GIVEN PROBLEM: Reproduce all of the data below with every occurrence of "Entry 2" swapped for "Entry 3" and nothing else altered. Omit the pictures from the reproduction.

* begin *

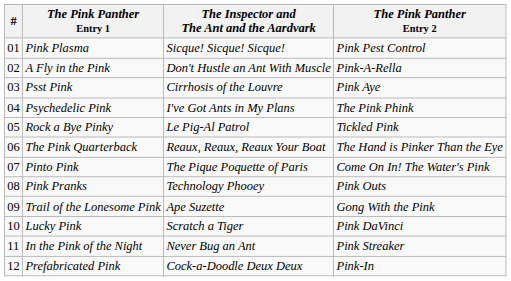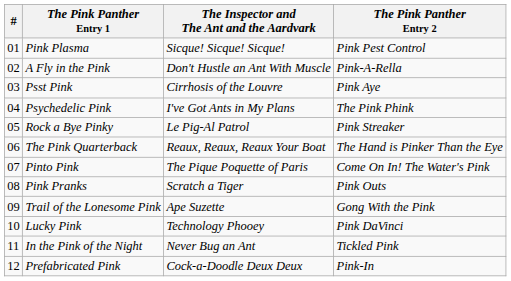Rock a Bye Pinky | The Pink Panther Entry 2: Tickled Pink -> Pink Streaker
Pink Pranks | The Inspector and The Ant and the Aardvark: Technology Phooey -> Scratch a Tiger
Lucky Pink | The Inspector and The Ant and the Aardvark: Scratch a Tiger -> Technology Phooey
In the Pink of the Night | The Pink Panther Entry 2: Pink Streaker -> Tickled Pink
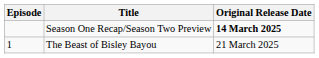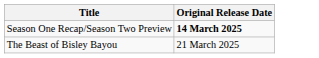- column: Episode | 1
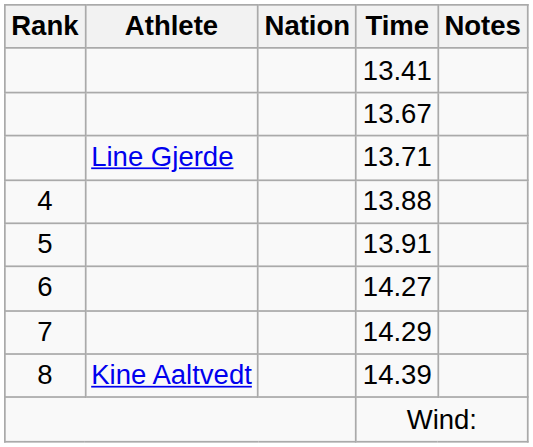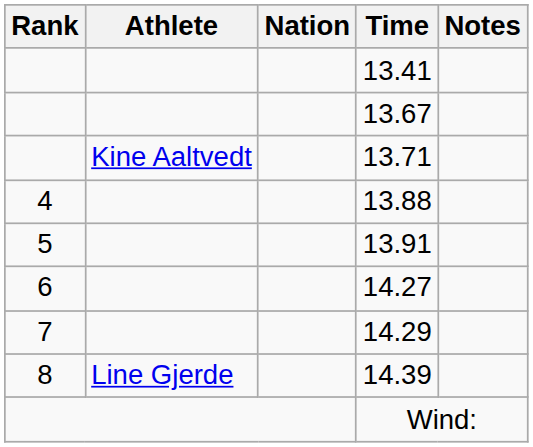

* end *

TASK ANSWER:
Rock a Bye Pinky | The Pink Panther Entry 3: Tickled Pink -> Pink Streaker
Pink Pranks | The Inspector and The Ant and the Aardvark: Technology Phooey -> Scratch a Tiger
Lucky Pink | The Inspector and The Ant and the Aardvark: Scratch a Tiger -> Technology Phooey
In the Pink of the Night | The Pink Panther Entry 3: Pink Streaker -> Tickled Pink
- column: Episode | 1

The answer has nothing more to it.